不気味だ。痛みで悲鳴を上げているのに、平然と立っているなんて。
――手が、震え始めてきた。その震えがブロジヴァイネに伝わっていく。
ルナリスは白旗を揚げるつもりは無い。膝を折って左手を地面に付けた。
「今度は地面か?」
直感的に一瞬地面に視線を落としてから今居る場所から動く。その直後、岩の柱が地面から突き出てきた。
「うわっ!? こんな技が!?」
次々と岩の柱が突き出てくる。ソロモンは、急カーブや直角への進路変更を組み合わせてランダムに動き、直撃を受けずにいる。
岩塊が消えない。このままだと逃げ場が無くなるな……。
荒れた呼吸で頭を回転させる。岩の柱で視界が遮られ始めているが、ルナリスの位置はまだ見失っていない。
逃げ回っていてもダメか。
一度立ち止まり、大きく息を吸ってから震える手の中の剣を握り直す。
再び地面を蹴る。今度は逃げる為では無く攻める為に。
岩の柱の間をすり抜けてルナリスの元へと走る。その先は片膝をついている彼女の真後ろ。
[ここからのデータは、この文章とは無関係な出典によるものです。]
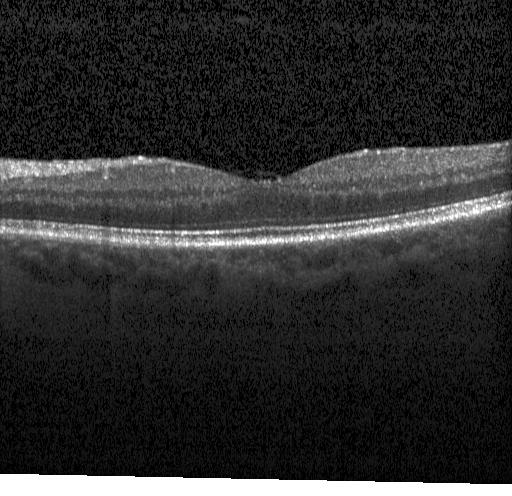 Retinal OCT cross-section, Heidelberg Spectralis, spectral-domain optical coherence tomography, fovea-centered
OCT finding: neither choroidal neovascularization, diabetic macular edema, nor drusen.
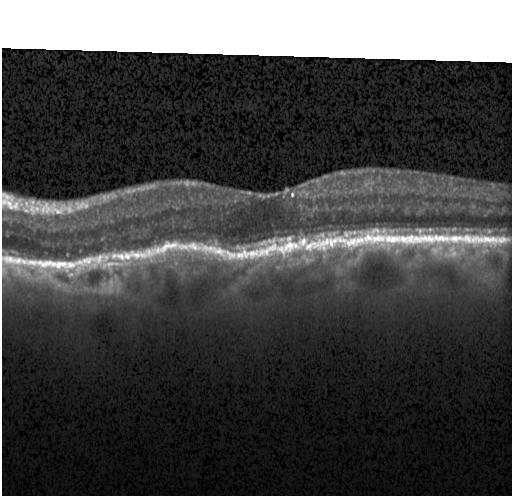 Optical coherence tomography B-scan. Impression: a choroidal neovascular membrane.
不意に、全身に響く衝撃と共に弾き飛ばされた。目の前に現れた岩の壁に激突したのだ。
防具を通して伝わる鈍い痛みを堪えながら体を起こした。ソロモンの双眸がルナリスを映す。――背筋が凍った。
岩の壁が消えている。ルナリスは不敵に笑っていた。左手の掌をソロモンへ向けている。
慌てて立ち上がった時には遅かった。バスケットボールよりも一回り大きい岩塊が、虚空から現れ砲弾のように発射される。それを躱しきれずに左腕に直撃した。
足を止めてしまった事が凶とでる。一瞬、岩の柱の中で進路に迷い、意識が完全にルナリスから離れてしまった。
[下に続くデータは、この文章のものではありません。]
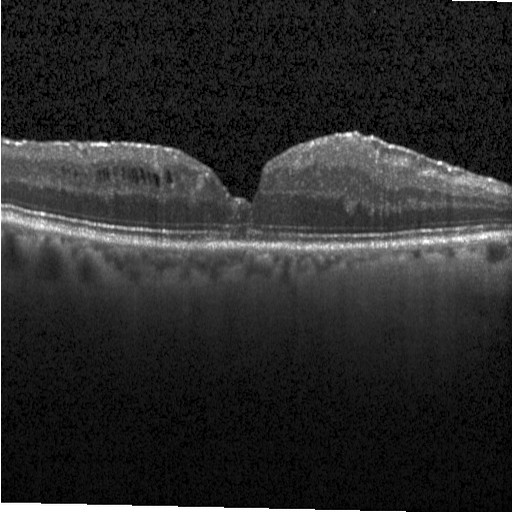

Through the macula; instrument: Heidelberg Spectralis; spectral-domain OCT; OCT line scan.
Diagnosis: diabetic macular edema.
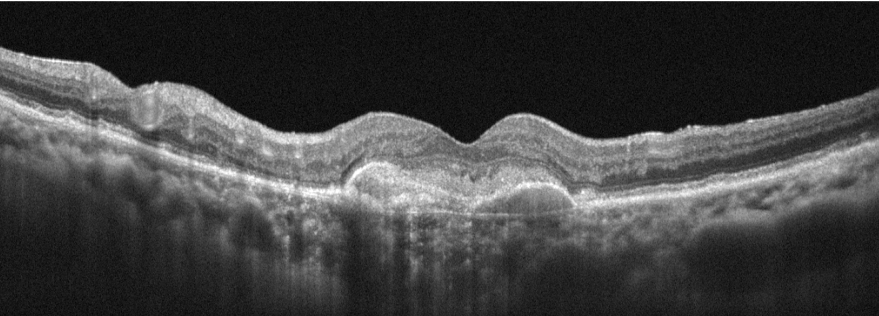 Optical coherence tomography scan. Impression: AMD.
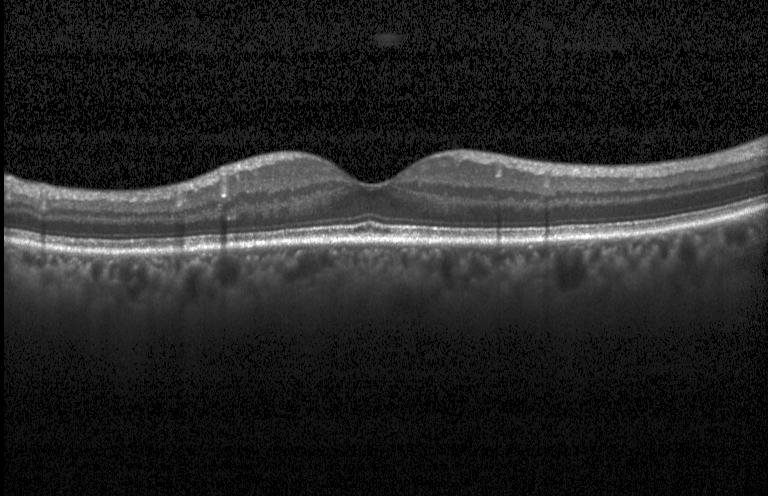
Spectral-domain OCT; optical coherence tomography scan; macular scan; acquired on a Heidelberg Spectralis. Assessment: no choroidal neovascularization, no diabetic macular edema, and no drusen.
野球ボール程の大きさの岩塊が自動小銃のように連射される。本能的に頭部を守る体勢をとる。
「グッ……クソッ……しまった……」
腕に、腹に、足に、岩塊の連射を受け続ける。防具越しに衝撃が命中した場所から響いてくる。
急に連射が止まった。今度は真下から突き出た岩の柱に打ち上げられる。五、六メートルの高さから地面に叩きつけられ、衝撃で呼吸が止まりそうになる。全身から自由が一時的に奪われ動かなくなった。
「おいおいマジかよ……」
仰向けの体、僅かにぼやけた視界に大きい岩塊が映る。消えかけた黒雲の隙間から見える青空を遮る大きさだ。
「たまったもんじゃねぇぞ」
本能と気力で強引に体を起こす。だが間に合わない。落下が始まった。物理の法則に逆らわず地面へ向かう岩塊は、真っ直ぐにソロモンの元へ。
――心臓が止まるかと思った。
岩塊が目の前で音も無く消えた。視界を遮っていた岩の柱も全て消えた。
「助かった……。でも何が起きた?」
ルナリスに槍が突き刺さっていた。背中から貫かれた槍の先が僅かに見えている。
崩れ落ちる彼女の背後、十メートル程の距離にヴィクトルが立っていた。
「投擲か。いつの間に出来るようになったんだヴィクトル」
安堵感から思わず笑いが溢れる。
剣を杖代わりにして立ち上がる。呼吸を整えて落ち着こうと意識する。
よし、もう一度!
ルナリスへと駆け出す。真っ直ぐではなく回り込むように近づく。左手を向けられても落ち着いて方向を変える。
再びルナリスを斬った。先程と同じだ。
「ナイスだヴィクトル」
ソロモンの元へ戻った相棒に声を掛ける。相棒は親指を立てた後、その場に残された槍を拾い上げる。
「どうやら聖女の能力は本人にダメージを与えると止まるらしいな。もしかするとそこに勝機があるかもしれない」
痛みはまだ引いていないが、戦う力は十分に残っている。